Key points:
The EURUSD pair moved lower as technical traders took control in a week lacking major economic news. The euro dipped below $1.0850, extending its decline from the $1.09 level.
This marks the second consecutive day of negative performance for the pair, which is now down approximately 100 pips from its mid-July peak of $1.0950, a high not seen since late March.
Pictures: EURUSD dips driven by technical analysis, as observed on the VT Markets app.
The shift in market sentiment has driven risk-averse traders toward the perceived safety of the US dollar. The American currency is seen as a stable store of value in the short term, particularly given its strong performance this year.
The US dollar index (Symbol: USDX) increased by about 3% in 2024, supported by favourable economic indicators such as persistent inflation and a robust job market.
Looking ahead, forex speculators are closely watching upcoming US economic data. The focus will be on the US GDP growth for the second quarter, reported on a quarterly basis. This data is crucial as it provides insight into the overall economic health and potential future monetary policy decisions by the Federal Reserve.
Up next, the market will turn its attention to the preferred inflation measure of the Federal Reserve – the Personal Consumption Expenditures (PCE) price index. Economists anticipate a reading of 2.6% for June, consistent with the pace in May.

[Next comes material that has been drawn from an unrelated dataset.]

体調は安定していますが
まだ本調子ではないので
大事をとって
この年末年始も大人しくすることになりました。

These data releases are expected to introduce volatility into the market, potentially influencing the EURUSD pair’s direction.

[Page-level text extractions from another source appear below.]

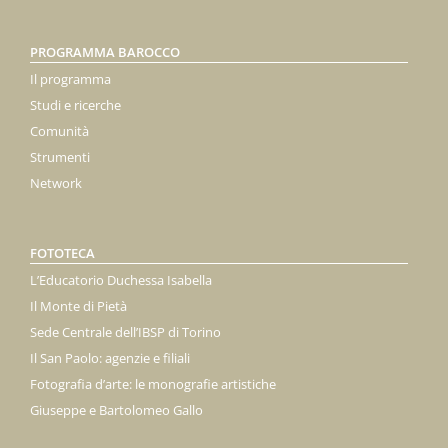
PROGRAMMA BAROCCO
Il programma
Studi e ricerche
Comunità
Strumenti
Network
FOTOTECA
L’Educatorio Duchessa Isabella
Il Monte di Pietà
Sede Centrale dell’IBSP di Torino
Il San Paolo: agenzie e filiali
Fotografia d’arte: le monografie artistiche
Giuseppe e Bartolomeo Gallo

The recent dip in the EURUSD pair offers potential entry points for those anticipating a rebound. However, traders should remain cautious and closely monitor the upcoming US economic data, which could significantly impact market movements.
Technical analysis will continue to play a critical role in navigating the current market conditions, with key support and resistance levels providing guidance for trading decisions.